» Records
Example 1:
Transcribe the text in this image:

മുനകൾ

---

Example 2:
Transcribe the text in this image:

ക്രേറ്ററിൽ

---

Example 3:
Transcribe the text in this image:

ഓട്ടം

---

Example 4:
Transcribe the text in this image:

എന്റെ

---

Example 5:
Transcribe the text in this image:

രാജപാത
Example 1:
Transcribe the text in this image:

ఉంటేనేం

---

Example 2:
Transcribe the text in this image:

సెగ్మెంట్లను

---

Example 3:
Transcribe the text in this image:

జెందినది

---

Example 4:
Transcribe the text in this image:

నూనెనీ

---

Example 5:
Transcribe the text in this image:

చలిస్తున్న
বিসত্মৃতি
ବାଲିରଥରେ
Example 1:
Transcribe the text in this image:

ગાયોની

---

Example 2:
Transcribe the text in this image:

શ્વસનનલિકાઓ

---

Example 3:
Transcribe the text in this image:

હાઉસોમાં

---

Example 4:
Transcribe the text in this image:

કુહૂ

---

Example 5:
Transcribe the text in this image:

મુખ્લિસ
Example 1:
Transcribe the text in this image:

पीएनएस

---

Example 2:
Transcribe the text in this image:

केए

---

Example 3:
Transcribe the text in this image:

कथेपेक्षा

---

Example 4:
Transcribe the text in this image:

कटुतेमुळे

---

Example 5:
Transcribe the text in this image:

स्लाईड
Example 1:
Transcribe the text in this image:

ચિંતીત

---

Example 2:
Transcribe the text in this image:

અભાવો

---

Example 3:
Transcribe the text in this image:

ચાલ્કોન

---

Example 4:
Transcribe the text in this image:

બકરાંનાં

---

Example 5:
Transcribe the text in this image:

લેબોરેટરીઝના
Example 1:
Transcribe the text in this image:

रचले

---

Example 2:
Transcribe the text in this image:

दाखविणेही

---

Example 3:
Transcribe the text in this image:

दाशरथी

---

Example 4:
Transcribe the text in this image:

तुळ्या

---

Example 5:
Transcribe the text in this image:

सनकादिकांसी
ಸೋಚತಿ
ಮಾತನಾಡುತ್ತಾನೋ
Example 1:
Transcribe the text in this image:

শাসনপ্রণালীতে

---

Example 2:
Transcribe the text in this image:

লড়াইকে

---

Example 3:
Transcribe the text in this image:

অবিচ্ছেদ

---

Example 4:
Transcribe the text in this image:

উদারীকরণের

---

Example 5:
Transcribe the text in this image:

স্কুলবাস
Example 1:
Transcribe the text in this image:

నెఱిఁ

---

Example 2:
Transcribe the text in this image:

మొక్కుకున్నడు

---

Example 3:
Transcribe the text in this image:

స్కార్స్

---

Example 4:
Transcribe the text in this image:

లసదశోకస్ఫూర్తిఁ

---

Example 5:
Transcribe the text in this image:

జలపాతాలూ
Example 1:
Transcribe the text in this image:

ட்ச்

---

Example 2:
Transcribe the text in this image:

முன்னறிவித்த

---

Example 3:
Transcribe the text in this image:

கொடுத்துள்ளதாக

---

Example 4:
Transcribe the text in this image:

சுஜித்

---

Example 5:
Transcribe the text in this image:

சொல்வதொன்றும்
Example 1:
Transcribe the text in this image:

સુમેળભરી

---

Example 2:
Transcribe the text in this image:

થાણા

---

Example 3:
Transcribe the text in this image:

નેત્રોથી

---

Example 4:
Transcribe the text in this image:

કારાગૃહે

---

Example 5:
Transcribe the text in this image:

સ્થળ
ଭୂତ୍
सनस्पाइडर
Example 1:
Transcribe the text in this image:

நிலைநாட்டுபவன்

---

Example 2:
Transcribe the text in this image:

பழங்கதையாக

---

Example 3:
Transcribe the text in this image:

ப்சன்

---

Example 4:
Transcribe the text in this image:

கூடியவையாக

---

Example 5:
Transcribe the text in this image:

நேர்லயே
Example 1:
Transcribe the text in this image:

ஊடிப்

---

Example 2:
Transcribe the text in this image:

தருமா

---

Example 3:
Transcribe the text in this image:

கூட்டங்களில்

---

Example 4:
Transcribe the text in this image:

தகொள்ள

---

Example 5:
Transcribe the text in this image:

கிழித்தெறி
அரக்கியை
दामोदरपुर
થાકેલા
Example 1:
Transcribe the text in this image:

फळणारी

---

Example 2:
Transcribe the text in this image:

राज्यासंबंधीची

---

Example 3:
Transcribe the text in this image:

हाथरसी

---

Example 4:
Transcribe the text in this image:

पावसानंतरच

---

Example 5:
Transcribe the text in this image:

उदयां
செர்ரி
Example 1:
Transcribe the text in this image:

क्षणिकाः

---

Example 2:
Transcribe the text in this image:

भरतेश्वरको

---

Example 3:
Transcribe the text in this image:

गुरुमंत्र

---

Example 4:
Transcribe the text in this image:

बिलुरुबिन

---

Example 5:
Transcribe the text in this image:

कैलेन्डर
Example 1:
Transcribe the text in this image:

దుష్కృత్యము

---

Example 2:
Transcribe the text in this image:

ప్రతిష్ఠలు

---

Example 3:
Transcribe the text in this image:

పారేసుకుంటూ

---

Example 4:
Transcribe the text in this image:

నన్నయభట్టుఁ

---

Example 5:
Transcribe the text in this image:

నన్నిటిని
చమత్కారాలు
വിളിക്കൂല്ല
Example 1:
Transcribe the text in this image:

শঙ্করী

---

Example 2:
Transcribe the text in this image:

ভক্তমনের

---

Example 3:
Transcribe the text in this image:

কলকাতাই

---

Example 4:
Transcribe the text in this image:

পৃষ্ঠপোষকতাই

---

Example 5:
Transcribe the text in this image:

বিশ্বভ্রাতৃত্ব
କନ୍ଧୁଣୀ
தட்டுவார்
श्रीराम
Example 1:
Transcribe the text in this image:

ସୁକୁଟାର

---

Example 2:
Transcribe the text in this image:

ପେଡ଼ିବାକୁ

» Your assignment
Your task is to restate every record exactly.

» Answer to the problem
Example 1:
Transcribe the text in this image:

മുനകൾ

---

Example 2:
Transcribe the text in this image:

ക്രേറ്ററിൽ

---

Example 3:
Transcribe the text in this image:

ഓട്ടം

---

Example 4:
Transcribe the text in this image:

എന്റെ

---

Example 5:
Transcribe the text in this image:

രാജപാത
Example 1:
Transcribe the text in this image:

ఉంటేనేం

---

Example 2:
Transcribe the text in this image:

సెగ్మెంట్లను

---

Example 3:
Transcribe the text in this image:

జెందినది

---

Example 4:
Transcribe the text in this image:

నూనెనీ

---

Example 5:
Transcribe the text in this image:

చలిస్తున్న
বিসত্মৃতি
ବାଲିରଥରେ
Example 1:
Transcribe the text in this image:

ગાયોની

---

Example 2:
Transcribe the text in this image:

શ્વસનનલિકાઓ

---

Example 3:
Transcribe the text in this image:

હાઉસોમાં

---

Example 4:
Transcribe the text in this image:

કુહૂ

---

Example 5:
Transcribe the text in this image:

મુખ્લિસ
Example 1:
Transcribe the text in this image:

पीएनएस

---

Example 2:
Transcribe the text in this image:

केए

---

Example 3:
Transcribe the text in this image:

कथेपेक्षा

---

Example 4:
Transcribe the text in this image:

कटुतेमुळे

---

Example 5:
Transcribe the text in this image:

स्लाईड
Example 1:
Transcribe the text in this image:

ચિંતીત

---

Example 2:
Transcribe the text in this image:

અભાવો

---

Example 3:
Transcribe the text in this image:

ચાલ્કોન

---

Example 4:
Transcribe the text in this image:

બકરાંનાં

---

Example 5:
Transcribe the text in this image:

લેબોરેટરીઝના
Example 1:
Transcribe the text in this image:

रचले

---

Example 2:
Transcribe the text in this image:

दाखविणेही

---

Example 3:
Transcribe the text in this image:

दाशरथी

---

Example 4:
Transcribe the text in this image:

तुळ्या

---

Example 5:
Transcribe the text in this image:

सनकादिकांसी
ಸೋಚತಿ
ಮಾತನಾಡುತ್ತಾನೋ
Example 1:
Transcribe the text in this image:

শাসনপ্রণালীতে

---

Example 2:
Transcribe the text in this image:

লড়াইকে

---

Example 3:
Transcribe the text in this image:

অবিচ্ছেদ

---

Example 4:
Transcribe the text in this image:

উদারীকরণের

---

Example 5:
Transcribe the text in this image:

স্কুলবাস
Example 1:
Transcribe the text in this image:

నెఱిఁ

---

Example 2:
Transcribe the text in this image:

మొక్కుకున్నడు

---

Example 3:
Transcribe the text in this image:

స్కార్స్

---

Example 4:
Transcribe the text in this image:

లసదశోకస్ఫూర్తిఁ

---

Example 5:
Transcribe the text in this image:

జలపాతాలూ
Example 1:
Transcribe the text in this image:

ட்ச்

---

Example 2:
Transcribe the text in this image:

முன்னறிவித்த

---

Example 3:
Transcribe the text in this image:

கொடுத்துள்ளதாக

---

Example 4:
Transcribe the text in this image:

சுஜித்

---

Example 5:
Transcribe the text in this image:

சொல்வதொன்றும்
Example 1:
Transcribe the text in this image:

સુમેળભરી

---

Example 2:
Transcribe the text in this image:

થાણા

---

Example 3:
Transcribe the text in this image:

નેત્રોથી

---

Example 4:
Transcribe the text in this image:

કારાગૃહે

---

Example 5:
Transcribe the text in this image:

સ્થળ
ଭୂତ୍
सनस्पाइडर
Example 1:
Transcribe the text in this image:

நிலைநாட்டுபவன்

---

Example 2:
Transcribe the text in this image:

பழங்கதையாக

---

Example 3:
Transcribe the text in this image:

ப்சன்

---

Example 4:
Transcribe the text in this image:

கூடியவையாக

---

Example 5:
Transcribe the text in this image:

நேர்லயே
Example 1:
Transcribe the text in this image:

ஊடிப்

---

Example 2:
Transcribe the text in this image:

தருமா

---

Example 3:
Transcribe the text in this image:

கூட்டங்களில்

---

Example 4:
Transcribe the text in this image:

தகொள்ள

---

Example 5:
Transcribe the text in this image:

கிழித்தெறி
அரக்கியை
दामोदरपुर
થાકેલા
Example 1:
Transcribe the text in this image:

फळणारी

---

Example 2:
Transcribe the text in this image:

राज्यासंबंधीची

---

Example 3:
Transcribe the text in this image:

हाथरसी

---

Example 4:
Transcribe the text in this image:

पावसानंतरच

---

Example 5:
Transcribe the text in this image:

उदयां
செர்ரி
Example 1:
Transcribe the text in this image:

क्षणिकाः

---

Example 2:
Transcribe the text in this image:

भरतेश्वरको

---

Example 3:
Transcribe the text in this image:

गुरुमंत्र

---

Example 4:
Transcribe the text in this image:

बिलुरुबिन

---

Example 5:
Transcribe the text in this image:

कैलेन्डर
Example 1:
Transcribe the text in this image:

దుష్కృత్యము

---

Example 2:
Transcribe the text in this image:

ప్రతిష్ఠలు

---

Example 3:
Transcribe the text in this image:

పారేసుకుంటూ

---

Example 4:
Transcribe the text in this image:

నన్నయభట్టుఁ

---

Example 5:
Transcribe the text in this image:

నన్నిటిని
చమత్కారాలు
വിളിക്കൂല്ല
Example 1:
Transcribe the text in this image:

শঙ্করী

---

Example 2:
Transcribe the text in this image:

ভক্তমনের

---

Example 3:
Transcribe the text in this image:

কলকাতাই

---

Example 4:
Transcribe the text in this image:

পৃষ্ঠপোষকতাই

---

Example 5:
Transcribe the text in this image:

বিশ্বভ্রাতৃত্ব
କନ୍ଧୁଣୀ
தட்டுவார்
श्रीराम
Example 1:
Transcribe the text in this image:

ସୁକୁଟାର

---

Example 2:
Transcribe the text in this image:

ପେଡ଼ିବାକୁ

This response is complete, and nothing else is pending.